We can speculate why this might be. For instance, before the pandemic, the people who’d had two years of the basic income were likely healthier because they had spent some of the money on their health. They might have sought medical care more regularly and bought more nutritious foods before the pandemic. So they may have been in better shape and hence less likely to need to visit a clinic and risk exposure. As for their mental health, it’s likely that the universal basic income income relieved some of recipients’ stress.

Not a silver bullet

And yet, our study showed that universal basic income is not a silver bullet. A great benefit of guaranteed income, since it provides enough to cover basics, is that it encourages risk-taking – such as starting a business – and investment in the future.

In data we collected in 2019, we saw that the recipients were more likely to have started new businesses and see their business profits grow. But when the government instituted restrictions (during the lean season), these increased profits disappeared. However, it did allow these entrepreneurs to stay in business. In spite of the losses in profits, they were still able to sustain improvements in food security relative to the control group.
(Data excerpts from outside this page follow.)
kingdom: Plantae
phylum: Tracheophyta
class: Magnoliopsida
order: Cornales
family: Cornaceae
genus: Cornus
This finding underscores the limitations of universal basic income. It didn’t provide protection against the business income loss and encouraged some individuals to take on more risk before the crisis by starting a business. This isn’t a failing of universal basic income – as the main motivation for universal basic income is to help the poor with basic livelihoods – rather, it’s a reminder that it’s not designed to deal with such extreme situations as this pandemic.

Still, the ability to access income supplements clearly helped people weather the pandemic – along some dimensions such as food security and physical and mental health – and so governments should consider this as part of their response to the pandemic and to emergencies. It also leads to people taking risks, but was not able to protect the income from these investments during the crisis. In a pandemic, it may be important to protect these incomes as well, so perhaps larger one-time cash transfers may also be needed to help people and the economy deal with the pandemic.

MIT’s Abhijit Vinayak Banerjee, Michael Faye of the international charity “Give Directly”, Paul Niehaus at UC San Diego, and the late Alan Krueger of Princeton contributed to this research.